For some reason, when we talk to each other about the world, its improbabilities and banalities, no matter what culture, faith or disbelief we are talking about, we keep circling around the premonition of the idea of a monolith. It is not an idea, at least not clear enough to leave a trace in the historical sediment of time. Rather, it is the involuntary gesture of a hand touching something, wandering over an invisible but perceptibly smooth surface. So smooth that even the imagined touch of it begins to fascinate. The unintelligible ancient Latin word fascinans is still very much alive today. It has found many new functions, proving itself in areas as far apart as technology and intimacy. All of us have been fascinated by something. We can talk for hours (even on the phone) about our fascinations. Then we return to the same places, the same moments. Memory leads us back to our own traces, sometimes surprised to discover them again. We go round in circles, gliding over the surface of the past. After successive turns, we cease to distinguish it from the projections of the future. Our attention is held by a smoothness that becomes more and more perfect after each round. We are a nomadic and narrative species. We mix these qualities, turning them into each other in a hypnotic rhythm that leads us along the smooth again and again. It is amazing. It has to be smooth.

In 1533, the year in which Elizabeth I of the Tudor dynasty was born (it has been in the collection of the National Gallery in London since 1890), one of the most accurately described and analysed old paintings was painted. Every detail so precisely painted by Hans Holbein has been meticulously interpreted. And yet the meaning of the whole remains hidden from us.
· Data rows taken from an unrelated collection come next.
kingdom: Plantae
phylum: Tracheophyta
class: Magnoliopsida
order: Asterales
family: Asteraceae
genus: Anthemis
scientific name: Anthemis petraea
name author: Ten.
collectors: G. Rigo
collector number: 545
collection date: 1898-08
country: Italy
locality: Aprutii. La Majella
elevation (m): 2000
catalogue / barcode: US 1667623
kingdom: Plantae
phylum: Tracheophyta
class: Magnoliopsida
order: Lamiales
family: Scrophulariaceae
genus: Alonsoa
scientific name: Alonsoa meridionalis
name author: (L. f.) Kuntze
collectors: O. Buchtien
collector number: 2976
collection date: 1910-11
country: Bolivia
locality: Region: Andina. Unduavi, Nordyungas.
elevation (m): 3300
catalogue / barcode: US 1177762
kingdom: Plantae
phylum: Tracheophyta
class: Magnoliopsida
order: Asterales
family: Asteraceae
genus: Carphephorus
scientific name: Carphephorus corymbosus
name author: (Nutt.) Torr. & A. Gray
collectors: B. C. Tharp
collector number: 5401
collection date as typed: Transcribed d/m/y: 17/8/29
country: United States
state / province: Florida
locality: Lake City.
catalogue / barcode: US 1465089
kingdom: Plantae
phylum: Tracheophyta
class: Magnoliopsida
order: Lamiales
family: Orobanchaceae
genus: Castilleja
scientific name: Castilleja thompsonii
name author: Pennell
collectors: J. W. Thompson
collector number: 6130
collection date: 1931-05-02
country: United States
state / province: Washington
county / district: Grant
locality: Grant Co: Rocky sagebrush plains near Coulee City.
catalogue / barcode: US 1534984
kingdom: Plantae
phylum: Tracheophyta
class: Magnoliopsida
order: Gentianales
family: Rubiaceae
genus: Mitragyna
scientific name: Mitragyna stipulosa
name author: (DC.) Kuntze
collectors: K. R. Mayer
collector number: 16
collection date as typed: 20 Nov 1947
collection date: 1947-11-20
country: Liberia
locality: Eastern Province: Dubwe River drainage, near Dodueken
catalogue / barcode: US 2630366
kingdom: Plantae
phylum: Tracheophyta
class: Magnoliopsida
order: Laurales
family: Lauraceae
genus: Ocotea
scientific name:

It is as if the meaning is hidden behind a thick patterned curtain, behind which the figures of self-confident ambassadors accustomed to rule are presented.

The year is 2024, and we know as much as we did five hundred years ago about matters of direct concern to everyone and as universal as life and death.
We are capable of changing the decorations, each successive epoch unravelling another carpet with its own pattern. We move away as much as we come closer to understanding what this procession of similar poses and gestures is all about.